H2020 EU-LAC ResInfra project served to boost the bi-regional collaboration on research infrastructures (RIs) between European Union (EU) and Latin America and Caribbean (LAC) countries. To this aim a variety of different activities were developed that have proven the importance of RIs as a key pillar in boosting the R&D activities between regions and the need to maintain a sustainable collaboration at governmental level. Despite the success of the results of EU-LAC ResInfra Project, there is still work to do in order to have a solid and sustainable framework of cooperation to enhance the bi-regional collaboration on research infrastructures. Latin America and the Caribbean has a unique landscape of natural laboratories that can provide comparative advantages to host the development of RI’s, as well as high impact science on specific thematic areas that are a priority in both regions. It has been deemed necessary to increase the visibility of both EU and LAC RI models and characteristics to advance in a greater collaboration for a common roadmapping exercise, agreements in long term funding, transnational access, capacity building and mutual openness for the development of a RIs common area.

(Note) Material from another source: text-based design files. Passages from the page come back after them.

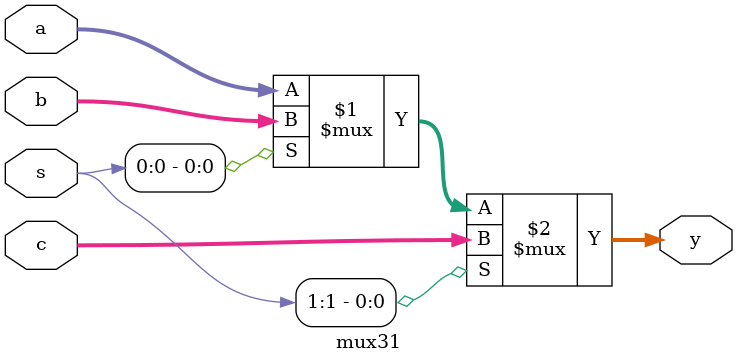
<source format=sv>
module mux31 #(parameter N = 32) (a, b, c, s, y);
	input logic [N-1:0] a; //00
	input logic [N-1:0] b; //01
	input logic [N-1:0] c; //10
	input logic [1:0] s;
	output logic [N-1:0] y;
	assign y = s[1] ? c : (s[0] ? b : a);
endmodule
</source>
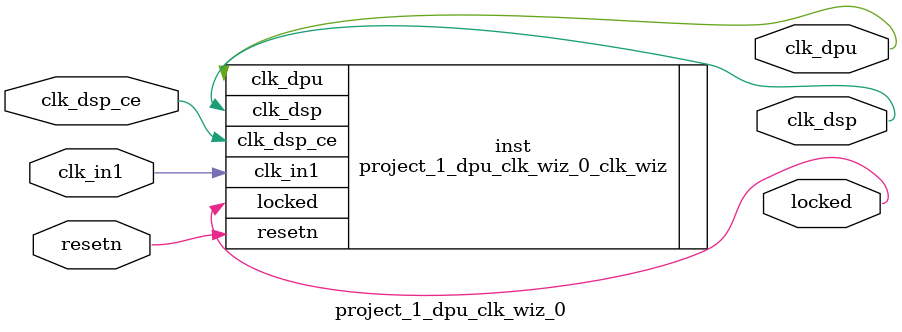
<source format=v>


`timescale 1ps/1ps

(* CORE_GENERATION_INFO = "project_1_dpu_clk_wiz_0,clk_wiz_v6_0_13_0_0,{component_name=project_1_dpu_clk_wiz_0,use_phase_alignment=false,use_min_o_jitter=false,use_max_i_jitter=false,use_dyn_phase_shift=false,use_inclk_switchover=false,use_dyn_reconfig=false,enable_axi=0,feedback_source=FDBK_AUTO,PRIMITIVE=PLL,num_out_clk=2,clkin1_period=10.000,clkin2_period=10.000,use_power_down=false,use_reset=true,use_locked=true,use_inclk_stopped=false,feedback_type=SINGLE,CLOCK_MGR_TYPE=NA,manual_override=false}" *)

module project_1_dpu_clk_wiz_0 
 (
  // Clock out ports
  input         clk_dsp_ce,
  output        clk_dsp,
  output        clk_dpu,
  // Status and control signals
  input         resetn,
  output        locked,
 // Clock in ports
  input         clk_in1
 );

  project_1_dpu_clk_wiz_0_clk_wiz inst
  (
  // Clock out ports  
  .clk_dsp_ce(clk_dsp_ce),
  .clk_dsp(clk_dsp),
  .clk_dpu(clk_dpu),
  // Status and control signals               
  .resetn(resetn), 
  .locked(locked),
 // Clock in ports
  .clk_in1(clk_in1)
  );

endmodule

</source>
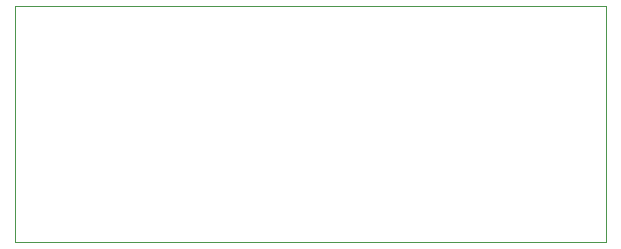
<source format=gm1>
%TF.GenerationSoftware,KiCad,Pcbnew,5.99.0-unknown-4920692bcd~125~ubuntu20.04.1*%
%TF.CreationDate,2021-04-18T13:07:44+02:00*%
%TF.ProjectId,USBMOUNT01A,5553424d-4f55-44e5-9430-31412e6b6963,rev?*%
%TF.SameCoordinates,Original*%
%TF.FileFunction,Profile,NP*%
%FSLAX46Y46*%
G04 Gerber Fmt 4.6, Leading zero omitted, Abs format (unit mm)*
G04 Created by KiCad (PCBNEW 5.99.0-unknown-4920692bcd~125~ubuntu20.04.1) date 2021-04-18 13:07:44*
%MOMM*%
%LPD*%
G01*
G04 APERTURE LIST*
%TA.AperFunction,Profile*%
%ADD10C,0.100000*%
%TD*%
G04 APERTURE END LIST*
D10*
X123631000Y-78903500D02*
X173637000Y-78903500D01*
X173637000Y-78903500D02*
X173637000Y-98896500D01*
X173637000Y-98896500D02*
X123631000Y-98896500D01*
X123631000Y-98896500D02*
X123631000Y-78903500D01*
M02*

</source>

EU-LAC ResInfra Plus has brought together a wide and comprehensive consortium of 20 crucial partners from the EU and LAC countries. The project includes a balanced mix of governmental representatives responsible of the development of RIs policies at national level, RTD funding agencies from EU countries (Finland, Germany, Italy, Portugal, Romania, and Spain) and LAC countries (Argentina, Brazil, Colombia, Costa Rica, Cuba, Chile, Peru and Uruguay,) as well as a consolidated group of European RIs: Instruct-ERIC, LifeWatch-ERIC, RICAP and MIRRI-ERIC. This broad spectrum of partners gathers to all the RIs stakeholders to ensure that the project activities and outputs serve to strengthening the bi-regional collaboration.